Alla ricerca della lentezza perduta. Anche la medicina che il cervello è una "macchina lenta"
Il web, e purtroppo le università e le modalità concorsuali (ma anche la scuola si sta attrezzando) ci inducono ad affrettarci sempre di più.
Bisognerebbe rallentare. Andare più piano, riflettere. Ma questo in una società dominata dai “data”, da intelligenze artificiali, equivale ad una vera e propria ribellione. Il web, e purtroppo le università e le modalità concorsuali (ma anche la scuola si sta attrezzando) ci inducono ad affrettarci sempre di più, a rispondere più in fretta possibile ad una domanda, a pubblicare prima di tutti gli altri una notizia.
Ma in realtà noi non siamo fatti per questo: il nostro cervello, come ha spiegato in un libro dal titolo emblematico, “Elogio della lentezza” (Il Mulino), Lamberto Maffei, non esattamente uno qualsiasi visto che è stato direttore dell’istituto di neuroscienza del Cnr, ha bisogno di tempi lenti, anzi, la velocità imposta crea panico e angoscia. Se questa verità è supportata dalle neuroscienze, anche nel passato era riconosciuta e praticata. Come ha messo ben in evidenza il gesuita Vincenzo Anselmo in un recente fascicolo (4041) de La Civiltà Cattolica, le sacre scritture invitavano a riflettere prima di prendere una decisione.

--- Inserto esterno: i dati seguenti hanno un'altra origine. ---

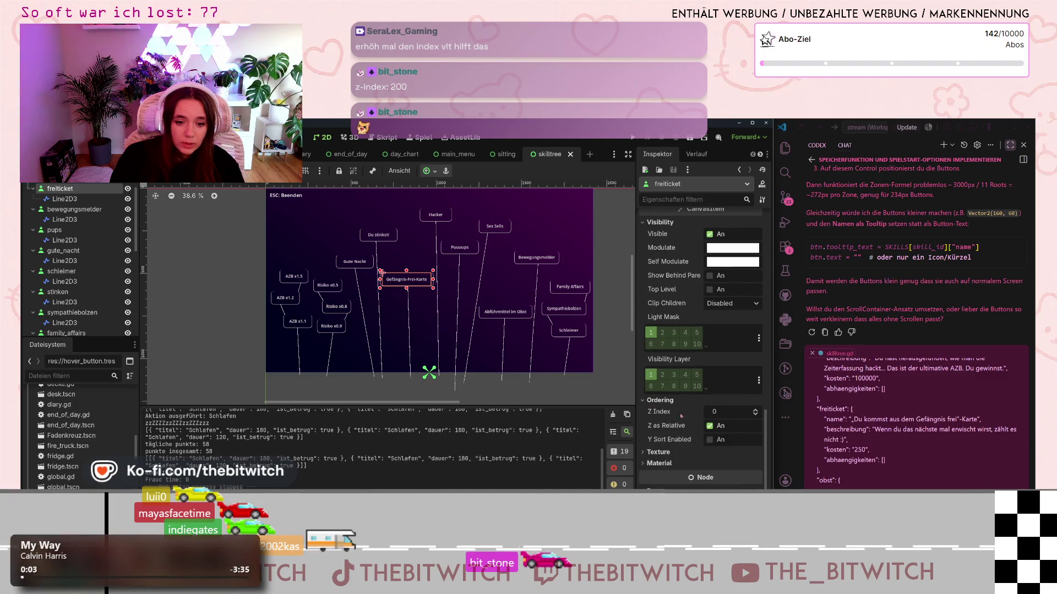
type("1")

La sua citazione del libro dei Proverbi (15, 28) è quanto mai calzante: “Il cuore del giusto riflette prima di rispondere, ma la bocca dei malvagi vomita cattiverie”. La retorica classica e anche l’estetica del mondo pagano privilegiavano la lentezza, anche quella dell’incedere, segno di equilibrio rispetto alla velocità, derisa come ridicola e inelegante. Questo non vuol dire che dobbiamo rallentare e prendercela comoda: dobbiamo semplicemente uscire fuori dai condizionamenti mediatici, respirare profondamente, guardarci intorno e riflettere. Dobbiamo cioè non fare della lentezza un ulteriore idolo, ma non farci trascinare dalla coazione a ripetere di una velocità che è entrata dentro il nostro vivere. Con la scusa che poi “ci sentiamo in chat” lasciamo cadere le possibilità di parlare, di guardare, di interagire, di ascoltare persone che ne avrebbero bisogno. Il contatto reale mette in circolazione, attraverso le endorfine, energia positiva. Molte persone rinunciano all’incontro perché, condizionate dalla iper-esposizione mediatica, danno per scontato quello che direbbero o ascolterebbero. Non è così: la realtà non corrisponde mai alle anticipazioni, e serba anche sorprese positive che possono cambiarci la giornata oltre che l’umore. Quando ci arriva sullo schermo del pc o dello smart una notizia “epocale” dobbiamo sempre verificare prima di rimetterla a nostra volta in circolazione. Ci sono centinaia di fake news, vere e proprie bufale, divenute virali e poi smentite dai fatti o dalle fonti stesse.
Il rimedio? Accedere ad altre fonti, quelle che consideriamo attendibili: ci sono dei siti on line o riviste cartacee dedicati proprio alla individuazione e elencazione di tutte le bufale mediatiche dall’antichità ad oggi. Guardarci un attimo dentro e vedere se quella notizia non sia un po’ troppo “sintonizzata” sulle nostre convinzioni –e anche fissazioni, talvolta- costruita apposta per essere accettata acriticamente. Parlare con conoscenti informati e quanto più possibile equilibrati nei giudizi. E ricorrere al buon vecchio cartaceo, sia esso libro o rivista accreditata. Anche queste fonti sono soggette al rischio di “buchi”, di errori, ma la loro stessa natura “lenta” di costruzione presenta rischi assai minori.
Sì, è evidente che ci vuole del tempo per fare tutto questo, ma è un tempo ben speso, perché dobbiamo imparare ad avere del tempo per noi e per gli altri, per non diventare come il protagonista della poesia di Michel Quoist che vorrebbe pregare, ma non ha tempo, fino alla sconsolato capovolgimento di responsabilità: “E non arrivano mai a tutto, manca loro il tempo,/ nonostante ogni sforzo, manca loro il tempo/. Signore, Tu hai dovuto fare un errore di calcolo”.